Akhenaten Reliquary Urn. 1998.
My Dad was in the Royal Signals during the Second World War and was stationed in the Middle East, in particular Egypt. As I was growing up he told my brother and I stories of what he was doing there. Consequently I became interested in the history and in the buildings of that area.
In history and culture I just find certain people interesting, so it is with this Pharaoh, and I decided to make, in the third year of the BA (Hons) Ceramics Degree course, an urn from my thoughts about him. This was the third urn that I made. He successfully cast away the many Egyptian gods to worship just one god as represented by the sun-disk. Intriguingly some believe that he was a hermaphrodite and I have picked up on this by using an erect phallus and a pair of breasts to form the lid of the urn.
I also like various architectural styles and in general other visual things to, mixing them up in my art work in a very playful Post Modern way. As I had been on an extended holiday in Australia I decided to include some Australian colonial architecture into the urn, notably the corrugations seen on the two sides, derived from corrugated tin roofs seen out there. Also from Australia the shape of those breasts are based on Tasmanian tiger ears. I’ve also incorporated into the urn Art Deco.

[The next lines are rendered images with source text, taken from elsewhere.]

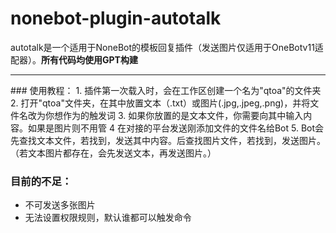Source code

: # nonebot-plugin-autotalk
autotalk是一个适用于NoneBot的模板回复插件（发送图片仅适用于OneBotv11适配器）。**所有代码均使用GPT构建**
<hr>
### 使用教程：
 1. 插件第一次载入时，会在工作区创建一个名为"qtoa"的文件夹
 2. 打开"qtoa"文件夹，在其中放置文本（.txt）或图片(.jpg,.jpeg,.png)，并将文件名改为你想作为的触发词
 3. 如果你放置的是文本文件，你需要向其中输入内容。如果是图片则不用管
 4 在对接的平台发送刚添加文件的文件名给Bot
 5. Bot会先查找文本文件，若找到，发送其中内容。后查找图片文件，若找到，发送图片。（若文本图片都存在，会先发送文本，再发送图片。）

### 目前的不足：
 - 不可发送多张图片
 - 无法设置权限规则，默认谁都可以触发命令
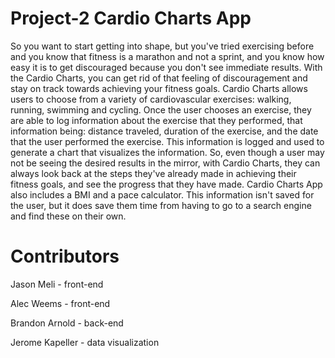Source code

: # Project-2 Cardio Charts App

So you want to start getting into shape, but you've tried exercising before and you know that fitness is a marathon and not a sprint, and you know how easy it is to get discouraged because you don't see immediate results. With the Cardio Charts, you can get rid of that feeling of discouragement and stay on track towards achieving your fitness goals. Cardio Charts  allows users to choose from a variety of cardiovascular exercises: walking, running, swimming and cycling. Once the user chooses an exercise, they are able to log information about the exercise that they performed, that information being: distance traveled, duration of the exercise, and the date that the user performed the exercise. This information is logged and used to generate a chart that visualizes the information. So, even though a user may not be seeing the desired results in the mirror, with Cardio Charts, they can always look back at the steps they've already made in achieving their fitness goals, and see the progress that they have made. Cardio Charts App also includes a BMI and a pace calculator. This information isn't saved for the user, but it does save them time from having to go to a search engine and find these on their own.

# Contributors

Jason Meli - front-end

Alec Weems - front-end

Brandon Arnold - back-end

Jerome Kapeller - data visualization
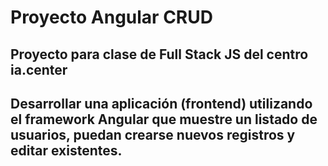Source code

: # Proyecto Angular CRUD
## Proyecto para clase de Full Stack JS del centro ia.center 
## Desarrollar una aplicación (frontend) utilizando el framework Angular que muestre un listado de usuarios, puedan crearse nuevos registros y editar existentes.
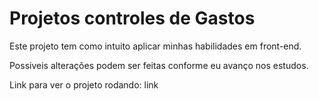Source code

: <h1>Projetos controles de Gastos</h1>
<p>Este projeto tem como intuito aplicar minhas habilidades em front-end.</p>
<p>Possiveis alterações podem ser feitas conforme eu avanço nos estudos.</p>
<p>Link para ver o projeto rodando: <a>link</a></p>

The phallus lid can be lifted off to reveal another lid. When that lid is lifted, a chamber is revealed containing yet another lid and when that lid is lifted, a small chamber is revealed which could contain relics of the Pharaoh.
The urn points skywards, rather like an Art Deco skyscraper or rocket, ready to take the remains of the Pharaoh to heaven. It sits upon a launch pad of stylised elephant feet that links the urn to the island of Elephantine in Lower Egypt. For the finish I have used an enamel gold paint to give a rather dull aged weathered effect and to contrast with the shiny black slip glaze, the black representing mortality.